_Exercise_.
Using the seminar description below, explain why public spaces have lost much of their potential for other kinds of social interaction.

YOU ARE HERE - A BROAD UNDERSTANDING OF THE PUBLIC REALM

This seminar is taken place at Maumaus - School of Visual Arts. Maumaus was founded in 1992 in Lisbon, Portugal, and focuses on the teaching and production of contemporary art.


YOU ARE HERE:
A BROAD UNDERSTANDING OF THE PUBLIC REALM

Seminar Fall 2008

Instructor: Sofia Ponte
sofiaponte@yahoo.com

November 24, 25, 26, 27 meets from 7.30- 9.30pm
December 5 review (meeting time TBD)


Overview
Cities are spaces where individuals socially engage with each other on many levels. Nowadays public spaces are highly oriented as business or tourism attraction subtracting a great deal of potential to other social interactions. How can art register extra qualities to the public realm? How can communal situations, simply taken for granted, be expanded into new intriguing moments of socialization? How can passerby's be reminded of the diversity and flux of a city? The seminar will reflect on the role of art in the public realm and broadly analyze historical, social and philosophical concepts that make it possible to observe and understand the specific conditions of the emerging 21st century city.

_Supplied records_.
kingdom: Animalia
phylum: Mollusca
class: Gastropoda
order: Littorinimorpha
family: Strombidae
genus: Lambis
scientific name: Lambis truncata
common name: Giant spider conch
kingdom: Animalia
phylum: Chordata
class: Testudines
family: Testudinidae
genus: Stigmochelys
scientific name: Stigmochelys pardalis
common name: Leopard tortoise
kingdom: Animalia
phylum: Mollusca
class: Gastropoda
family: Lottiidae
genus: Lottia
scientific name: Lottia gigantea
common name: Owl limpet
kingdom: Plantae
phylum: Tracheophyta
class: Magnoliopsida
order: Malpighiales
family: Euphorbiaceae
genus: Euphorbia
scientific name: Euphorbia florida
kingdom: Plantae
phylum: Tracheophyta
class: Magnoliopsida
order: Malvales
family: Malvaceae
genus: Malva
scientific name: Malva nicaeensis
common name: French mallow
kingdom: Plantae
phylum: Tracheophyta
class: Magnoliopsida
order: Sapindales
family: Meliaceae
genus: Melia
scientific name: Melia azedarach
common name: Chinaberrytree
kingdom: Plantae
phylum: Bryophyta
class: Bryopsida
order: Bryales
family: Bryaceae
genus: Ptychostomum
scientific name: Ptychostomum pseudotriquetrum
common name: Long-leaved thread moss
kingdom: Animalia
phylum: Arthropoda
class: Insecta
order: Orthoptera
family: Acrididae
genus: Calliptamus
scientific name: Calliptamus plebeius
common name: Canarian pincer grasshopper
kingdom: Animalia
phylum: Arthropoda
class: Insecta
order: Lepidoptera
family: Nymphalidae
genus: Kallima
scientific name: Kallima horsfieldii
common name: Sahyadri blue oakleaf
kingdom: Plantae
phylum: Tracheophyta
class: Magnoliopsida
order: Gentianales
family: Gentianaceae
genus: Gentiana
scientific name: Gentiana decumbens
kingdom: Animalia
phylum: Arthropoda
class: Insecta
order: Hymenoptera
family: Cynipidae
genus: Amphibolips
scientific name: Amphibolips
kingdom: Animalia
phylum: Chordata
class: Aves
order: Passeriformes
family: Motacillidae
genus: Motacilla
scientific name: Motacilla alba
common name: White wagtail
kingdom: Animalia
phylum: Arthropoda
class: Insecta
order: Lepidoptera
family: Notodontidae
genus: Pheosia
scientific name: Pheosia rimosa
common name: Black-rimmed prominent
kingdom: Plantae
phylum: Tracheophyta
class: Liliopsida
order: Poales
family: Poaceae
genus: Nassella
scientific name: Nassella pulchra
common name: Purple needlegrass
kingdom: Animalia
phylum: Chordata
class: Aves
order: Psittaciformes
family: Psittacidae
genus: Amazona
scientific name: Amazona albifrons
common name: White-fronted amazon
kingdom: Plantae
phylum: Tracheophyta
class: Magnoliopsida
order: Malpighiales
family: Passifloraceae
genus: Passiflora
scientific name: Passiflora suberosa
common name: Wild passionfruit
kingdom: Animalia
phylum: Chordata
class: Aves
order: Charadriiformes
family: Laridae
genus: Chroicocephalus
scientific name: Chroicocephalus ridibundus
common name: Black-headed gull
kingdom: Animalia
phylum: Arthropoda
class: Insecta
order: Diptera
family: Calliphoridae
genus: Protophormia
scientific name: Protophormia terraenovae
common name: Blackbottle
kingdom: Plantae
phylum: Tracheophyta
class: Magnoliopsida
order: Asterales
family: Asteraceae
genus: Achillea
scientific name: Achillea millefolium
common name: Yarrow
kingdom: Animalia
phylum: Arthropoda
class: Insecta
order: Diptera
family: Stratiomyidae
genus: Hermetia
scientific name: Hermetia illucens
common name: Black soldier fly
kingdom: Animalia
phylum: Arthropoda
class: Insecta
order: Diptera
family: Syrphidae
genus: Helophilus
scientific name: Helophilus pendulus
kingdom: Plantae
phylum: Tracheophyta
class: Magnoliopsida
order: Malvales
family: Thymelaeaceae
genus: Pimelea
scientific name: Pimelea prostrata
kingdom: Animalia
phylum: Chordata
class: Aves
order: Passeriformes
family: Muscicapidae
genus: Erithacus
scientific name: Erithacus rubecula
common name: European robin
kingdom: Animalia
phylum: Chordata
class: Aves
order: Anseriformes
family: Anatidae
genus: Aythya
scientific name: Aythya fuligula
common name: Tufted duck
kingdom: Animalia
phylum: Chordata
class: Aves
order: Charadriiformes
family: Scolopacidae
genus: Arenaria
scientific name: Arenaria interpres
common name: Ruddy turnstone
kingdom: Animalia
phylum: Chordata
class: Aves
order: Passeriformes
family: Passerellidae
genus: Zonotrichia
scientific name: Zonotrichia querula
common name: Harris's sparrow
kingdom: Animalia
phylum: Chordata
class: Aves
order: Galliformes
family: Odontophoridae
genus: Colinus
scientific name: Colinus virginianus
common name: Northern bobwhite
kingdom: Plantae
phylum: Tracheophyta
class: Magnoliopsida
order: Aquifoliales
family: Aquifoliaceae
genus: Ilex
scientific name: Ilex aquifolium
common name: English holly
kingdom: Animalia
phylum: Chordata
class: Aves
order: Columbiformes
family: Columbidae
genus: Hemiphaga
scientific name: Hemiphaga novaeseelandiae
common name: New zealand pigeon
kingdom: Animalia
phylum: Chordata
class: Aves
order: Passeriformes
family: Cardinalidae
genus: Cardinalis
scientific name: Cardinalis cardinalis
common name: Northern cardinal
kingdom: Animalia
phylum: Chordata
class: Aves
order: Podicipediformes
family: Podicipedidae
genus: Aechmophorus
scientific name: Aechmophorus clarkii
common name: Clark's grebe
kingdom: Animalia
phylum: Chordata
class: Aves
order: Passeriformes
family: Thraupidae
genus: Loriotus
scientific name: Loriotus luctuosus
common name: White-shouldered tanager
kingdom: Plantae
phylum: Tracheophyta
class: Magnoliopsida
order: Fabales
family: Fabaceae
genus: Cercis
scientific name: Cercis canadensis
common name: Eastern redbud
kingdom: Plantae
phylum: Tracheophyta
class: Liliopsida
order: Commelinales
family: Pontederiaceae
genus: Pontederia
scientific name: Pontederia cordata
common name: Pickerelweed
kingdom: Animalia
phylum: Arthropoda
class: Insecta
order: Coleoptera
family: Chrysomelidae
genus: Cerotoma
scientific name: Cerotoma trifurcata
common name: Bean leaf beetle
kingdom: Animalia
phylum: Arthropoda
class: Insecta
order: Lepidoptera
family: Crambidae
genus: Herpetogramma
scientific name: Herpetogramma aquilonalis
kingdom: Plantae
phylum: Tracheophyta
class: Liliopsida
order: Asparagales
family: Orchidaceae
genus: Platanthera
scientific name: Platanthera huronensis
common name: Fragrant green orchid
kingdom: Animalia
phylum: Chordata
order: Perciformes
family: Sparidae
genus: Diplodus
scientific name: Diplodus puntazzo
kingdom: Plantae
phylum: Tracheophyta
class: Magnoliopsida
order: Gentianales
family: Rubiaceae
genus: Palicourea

_Correct output_.
Public spaces today are strongly oriented toward business or tourism. That focus takes away a great deal of their potential for other social interactions.